Today tools of the second generation still play an important role. Their attractivity is declining, however. This is due to a few shortcomings which the third generation tries to address.
The third generation
The big innovation that is common to all tools of the third generation is that they work decentralized. Users usually don’t checkout files from a central (probably remote) repository. Instead they clone the full repository and then checkout the files from their local clone. Since the local repository is exactly the same as the original one, there’s no longer one central repository – at least from a technical view. And while cloning requires to transfer a lot more data over the wire (especially for large projects), there are some huge benefits to it.
If you have a local clone, you can work on the project even when you’re not online. You can see the complete history and checkout earlier revisions if you need to – all without having to access a central repository. If you’re online, you can always sync your local clone with the original repo (pull down changes) or even the original one with your local repository (push up changes) if you have write access.

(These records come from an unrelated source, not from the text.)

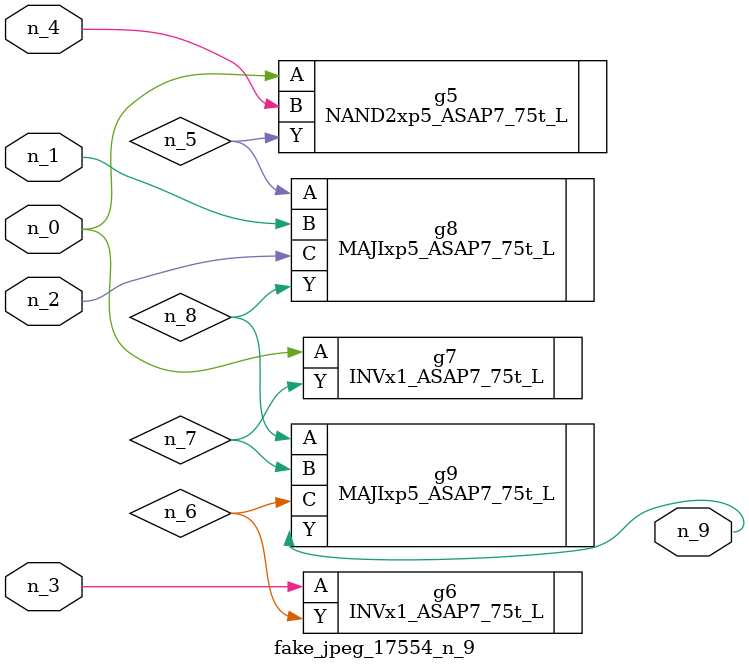
<source format=v>
module fake_jpeg_17554_n_9 (n_3, n_2, n_1, n_0, n_4, n_9);

input n_3;
input n_2;
input n_1;
input n_0;
input n_4;

output n_9;

wire n_8;
wire n_6;
wire n_5;
wire n_7;

NAND2xp5_ASAP7_75t_L g5 ( 
.A(n_0),
.B(n_4),
.Y(n_5)
);

INVx1_ASAP7_75t_L g6 ( 
.A(n_3),
.Y(n_6)
);

INVx1_ASAP7_75t_L g7 ( 
.A(n_0),
.Y(n_7)
);

MAJIxp5_ASAP7_75t_L g8 ( 
.A(n_5),
.B(n_1),
.C(n_2),
.Y(n_8)
);

MAJIxp5_ASAP7_75t_L g9 ( 
.A(n_8),
.B(n_7),
.C(n_6),
.Y(n_9)
);


endmodule
</source>
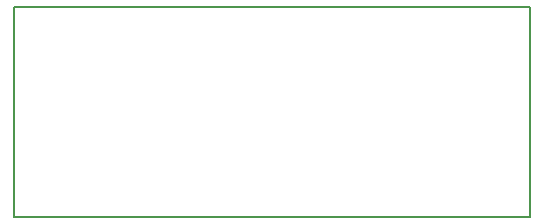
<source format=gbr>
G04 #@! TF.GenerationSoftware,KiCad,Pcbnew,(5.0.0-rc2-110-g9edfd25)*
G04 #@! TF.CreationDate,2018-06-11T15:30:54-07:00*
G04 #@! TF.ProjectId,USB-Power-Cleaner,5553422D506F7765722D436C65616E65,rev?*
G04 #@! TF.SameCoordinates,Original*
G04 #@! TF.FileFunction,Profile,NP*
%FSLAX46Y46*%
G04 Gerber Fmt 4.6, Leading zero omitted, Abs format (unit mm)*
G04 Created by KiCad (PCBNEW (5.0.0-rc2-110-g9edfd25)) date Monday, June 11, 2018 at 03:30:54 PM*
%MOMM*%
%LPD*%
G01*
G04 APERTURE LIST*
%ADD10C,0.200000*%
G04 APERTURE END LIST*
D10*
X157226000Y-96520000D02*
X157226000Y-78740000D01*
X200914000Y-96520000D02*
X157226000Y-96520000D01*
X200914000Y-78740000D02*
X200914000Y-96520000D01*
X157226000Y-78740000D02*
X200914000Y-78740000D01*
M02*

</source>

One of the biggest advantages of decentralized tools is that they make forking much easier. While forking a project has been something not well liked in the past, you’ll often see projects asking you to fork and play with their code today (e.g. the well-known “fork me on github”). Experience has shown that quite some people fork a project, add a feature they need and then give their code back to the project (this is done by creating a pull request which invites the administrators of the original project to pull in the changes if they want).
Which one to use?
If you like software history, there’s nothing wrong with trying out tools of the older generations. But if you’re just starting out with version control and you want to learn something now, it makes sense to choose a tool of the third generation. Which one would I recommend? I can only give the usual answer to such a question: It depends. Each one has its strengths and weaknesses. In the next blog posts we’ll take a closer look at some of the open source VCS of all generations. This might help you to choose the right one for your purpose.